# What IS this?!



## iwritemusic (Sep 17, 2020)

"The "Cemetery", pilot episode of Rod Serling's Night Gallery, besides arguably being one of the great television productions of all time, features the music of the recently departed Billy Goldenberg (and oh, Roddy Mcdowall/Ossie Davis for the cast!)

This episode has one of the most menacing lead instruments I've ever heard, such as at 4:40 in the link below. It sounds like the illegitimate spawn of an English Horn and a Klaxon. Can anyone here identify how this voice was made?

Thanks!


----------



## davidson (Sep 17, 2020)

The thin sounding synth at 4:40? I have a little korg monotron that sounds just like that when the batteries are running low!


----------



## iwritemusic (Sep 17, 2020)

davidson said:


> The thin sounding synth at 4:40? I have a little korg monotron that sounds just like that when the batteries are running low!



That's the one!
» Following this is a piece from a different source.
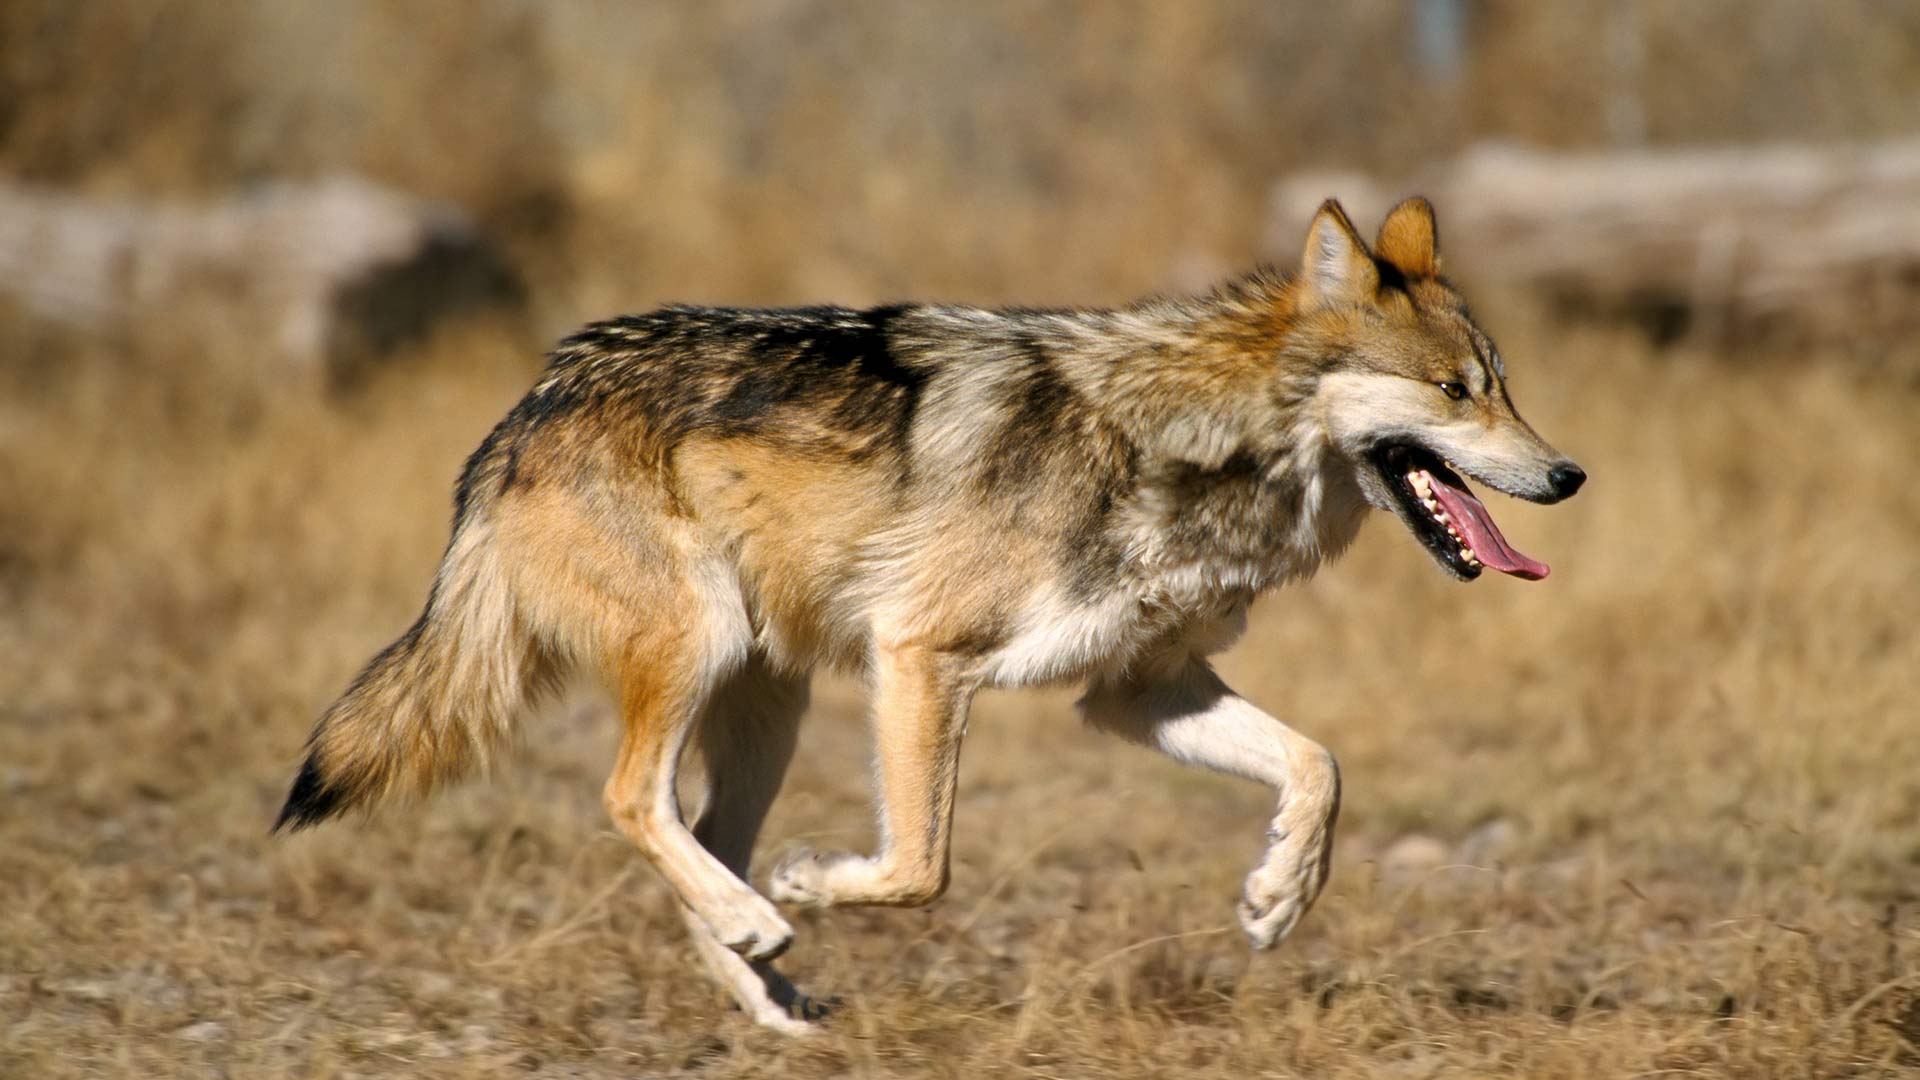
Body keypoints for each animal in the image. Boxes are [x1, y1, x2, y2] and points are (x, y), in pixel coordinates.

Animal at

It's featured pretty prominently later on but its near impossible to find clips of the pilot online


----------



## pmcrockett (Sep 17, 2020)

I don't think the Monotron is far off, actually. It sound like a Stylophone. This video has something pretty close to the sound of the Night Gallery clip, though I think that specific model of Stylophone dates to a few years after Night Gallery. But the Stylophone was invented in 1967, so the overall time period fits.


----------



## iwritemusic (Sep 18, 2020)

pmcrockett said:


> I don't think the Monotron is far off, actually. It sound like a Stylophone. This video has something pretty close to the sound of the Night Gallery clip, though I think that specific model of Stylophone dates to a few years after Night Gallery. But the Stylophone was invented in 1967, so the overall time period fits.



It sure sounds the part doesn't it? I was waiting to see if it had an adjustment for the reiterate to get that growling effect, but it looks like 2 speeds only.


----------